Employer's Tuition Benefits policy contains separate provisions governing undergraduate tuition for employees, undergraduate tuition for employees' family members, graduate tuition for family members, tuition assistance for study at other accredited institutions, and partial tuition reimbursement for studies toward a doctoral degree. Because these other provisions are not directly implicated in this case, we do not further describe or reproduce them.
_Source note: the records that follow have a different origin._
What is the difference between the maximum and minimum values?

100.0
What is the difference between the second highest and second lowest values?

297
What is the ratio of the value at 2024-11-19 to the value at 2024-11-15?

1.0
Claimant concedes that the value of the benefit should not be included in the average weekly wage calculation for the purposes of temporary total disability benefits because employer continued to provide the benefit during her period of temporary total disability benefits. Workers' Compensation Rules 8.1130, Code of Vt. Rules 24 010 003, http://www.lexisnexis.com/hottopics/codeofvtrules. See, e.g., Donovan v. AMN Health Care, No. 12-11WC (May 26, 2011), http://labor.vermont.gov/wordpress/wpcontent/uploads//DonovanMSJ.pdf [https://perma.cc/4A6H-SRP5] (recognizing that value of a benefit may be included in average weekly wage calculation for purposes of permanent partial disability benefits but excluded from calculation for purposes of temporary total disability benefits if claimant continues to receive benefit during period of temporary total disability).
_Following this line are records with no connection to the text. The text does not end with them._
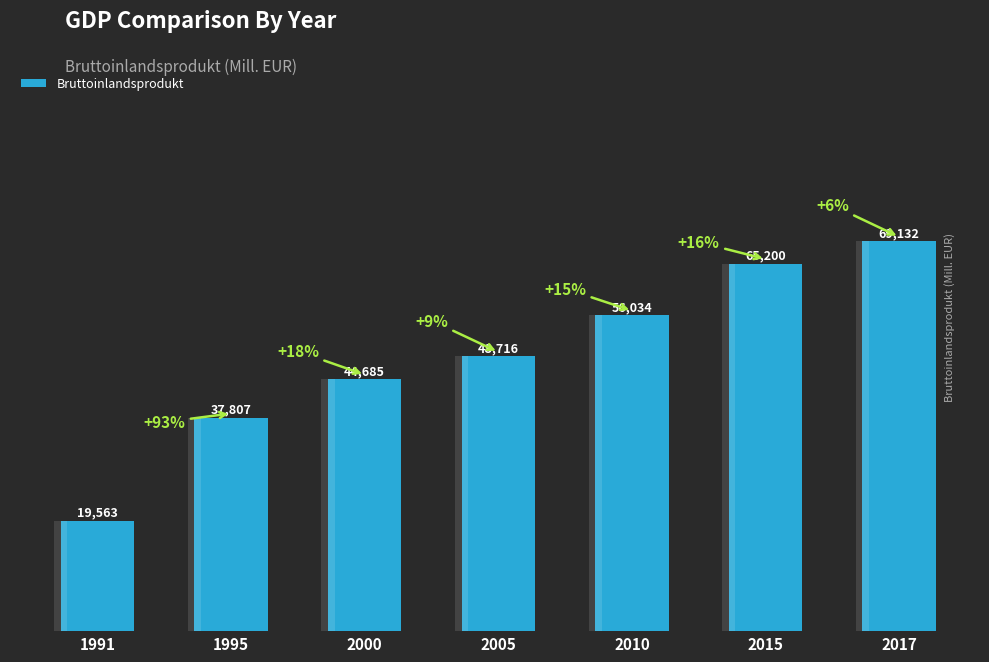

Reading left to right, extract all data points from this chart.

19563.2	37807.0	44684.6	48715.9	56033.8	65199.9	69132.0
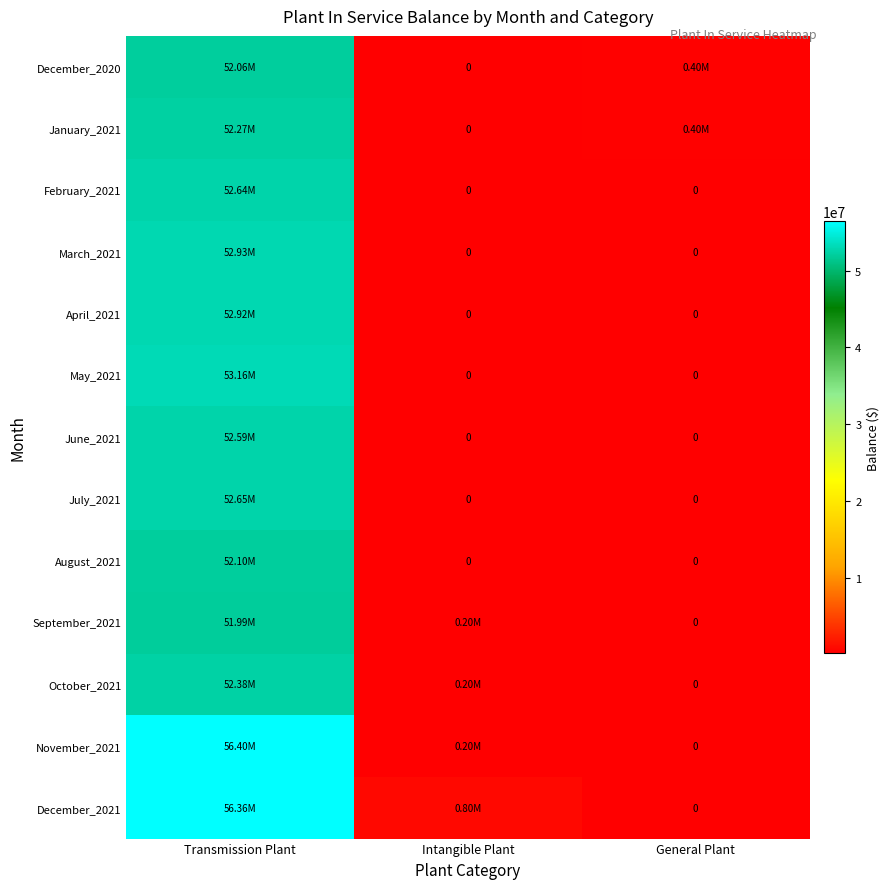

The January_2021 series shows 404963.2 at General Plant. True or false?

True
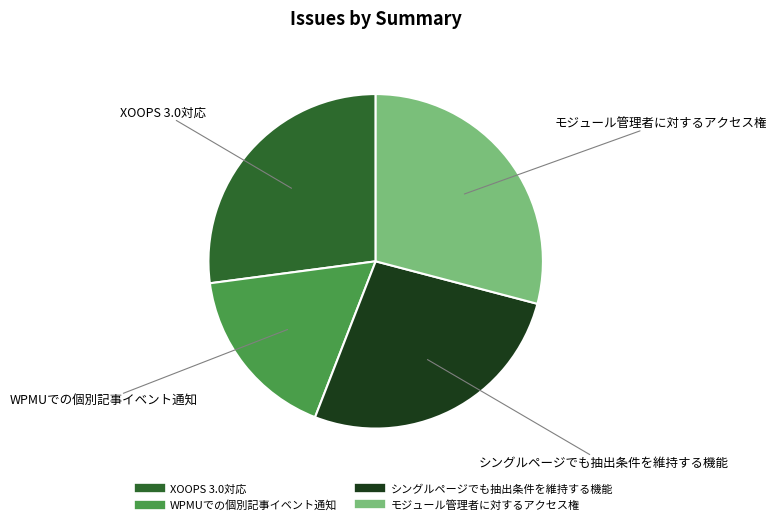

Do モジュール管理者に対するアクセス権 and XOOPS 3.0対応 together represent more than half of the pie?

Yes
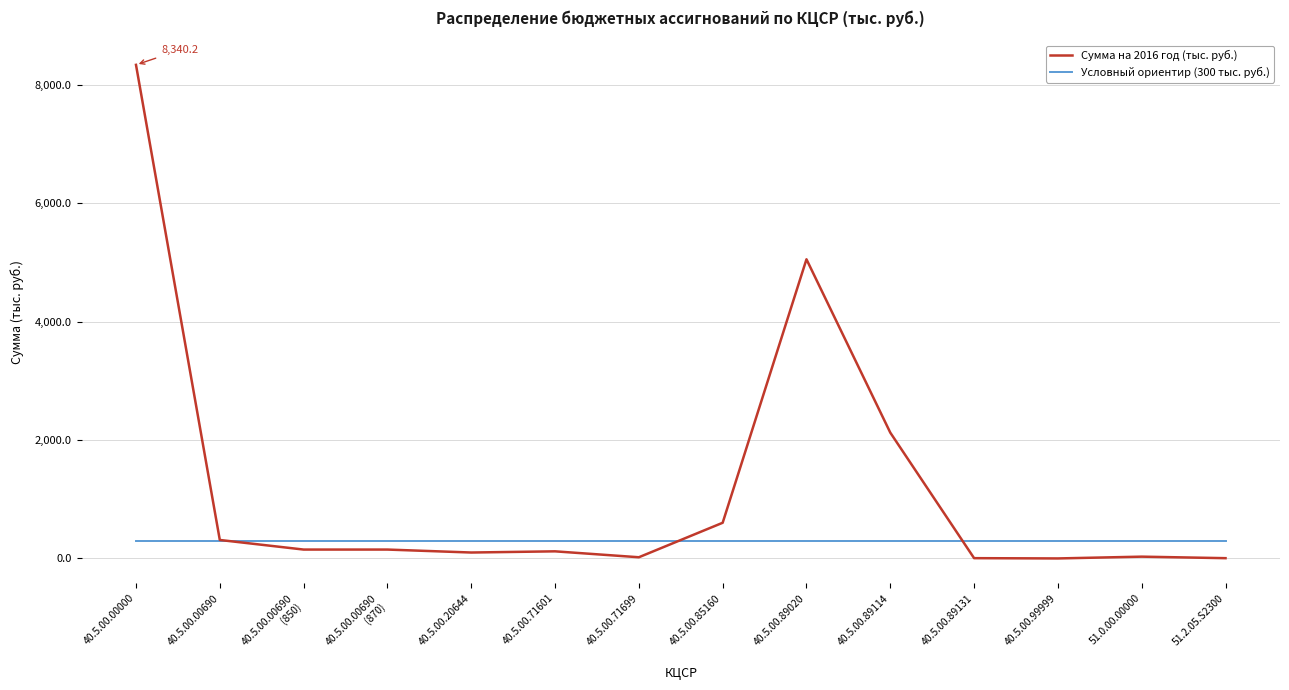

True or false: Сумма на 2016 год (тыс. руб.) has a value of 30.1 at 51.0.00.00000.

True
In reaching this conclusion the Commissioner referred to a section of employer's tuition benefit program providing for tuition assistance at other accredited institutions besides Champlain College. Although that provision does not directly apply in this case, for the reasons set forth below, the Commissioner's reasoning applies as fully to the section at issue in this case.

Employer is correct that in concluding that the free tuition benefits were readily subject to valuation the Commissioner looked to a section of employer's tuition-benefit policy that does not apply in this case. However, as noted above, the text of the section that does apply in this case also reinforces that the tuition benefit can be readily valued.